Question
MGMT 6091- Operations Management Processes Winter 2020 Case Study 2: Shamim Beauty Supplies Shamim Beauty Supplies Inc. is a mid-sized producer of natural skin care
MGMT 6091- Operations Management Processes Winter 2020
Case Study 2: Shamim Beauty Supplies
Shamim Beauty Supplies Inc. is a mid-sized producer of natural skin care products that supplies the retailers in Ohio. Since its establishment in 2015, the company has enjoyed a steady growth and has successfully managed the flow of its product to the market. Last year the company developed and introduced a special facial soap called Naturolac that has been a major success. With the surging order for this and two other products, the company expanded their production and opened a large plant that can produce 600 truckloads of this product annually. Realizing the potential for further market expansion, Javadi Ghori, the president of the company called his marketing, accounting and logistics managers into his office. While we all enjoy the exceptional success of these new products, I want you gentlemen to come up with a comprehensive plan to closely examine this expansion. We may have a bigger market down the road! What do you suggest we should do to stay ahead of the game? asked Javadi. George Green, the marketing manager of the company suggested targeting three major markets. The First market with a projected weekly demand of 8 truckload is located 160 km north and 200 km west of the plant. The second market demands of 10 truckload/week and is 150 km north and 180 km west of the plant. With a projected weekly demand of 12 truckload, the third market is located 140 km north and 160 km west of the plant. He predicted that the demand in these three markets will never be less than 8 truckload/week. Now that the market prospect is so great, what is the most cost effective way of taking our product to the market, asked Javadi. Joe Blow, the logistic manager suggested using a distribution center that can optimally feed these markets. He also started negotiating with a commercial builder who offered the following three build-to-suit facilities (varying in space and equipment) for long-term lease:
Warehouse Type | Annual Lease | Warehousing and Transportation (per truckload ) |
Type 1 | $500,000 | $9,000 |
Type 2 | $900,000 | $6,000 |
Type 3 | $1,500,000 | $4,000 |
Henry Dougal, the accounting manager of the company suggested using a third party logistic (3PL) firm for warehousing and distribution. He recommended Shamgol Logistics that offered complete service for up to 200 truckloads for flat annual cost of $3M and $500 discount on every truckload thereafter.
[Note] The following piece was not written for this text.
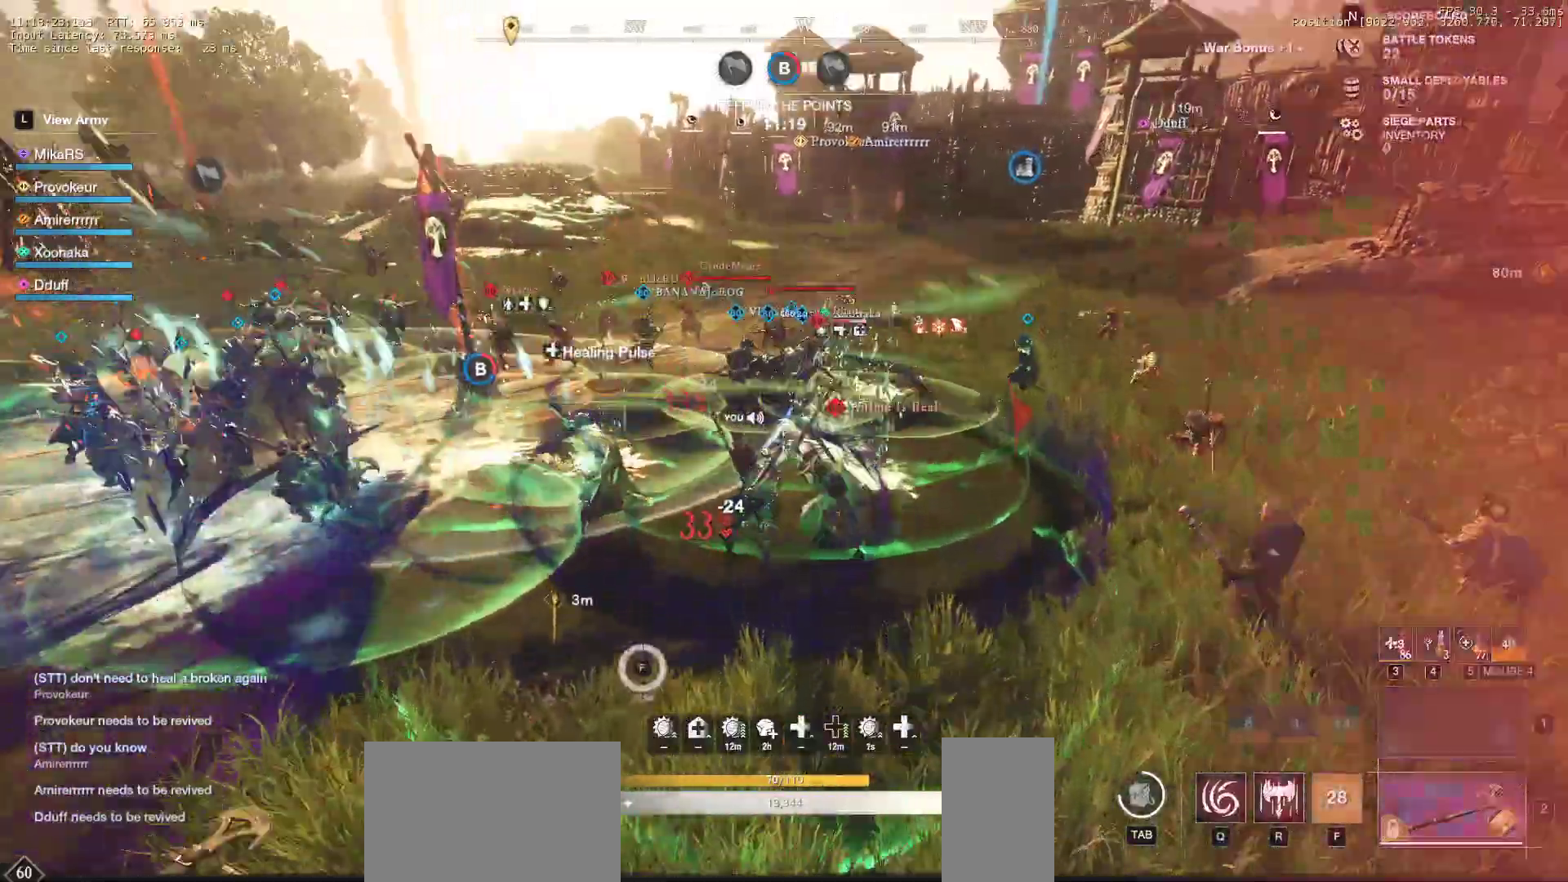
{"keys": ["w"], "mouse": [], "events": [[17, "d", "down"], [117, "s", "up"], [250, "w", "down"], [350, "shift", "down"], [383, "d", "up"], [467, "shift", "up"]]}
Taking all the above into consideration, Javadi called your group for consultation. He wonders where should the distribution center be located and which lease options Joe Blow has received can be selected. Being a very conservative manager, on the one hand, he wants to know that at the minimum predicted market demand what would be the most cost efficient suggestion (Joes or Henrys) and why. On the other hand, he wants to know if the market demand remains strong and keeps growing what would be the most optimal order volume and the most cost effective method for supplying the market. You have been advised that Javadi would most benefit from your consultations if your report is analytically and graphically presented. Your task is to prepare this report.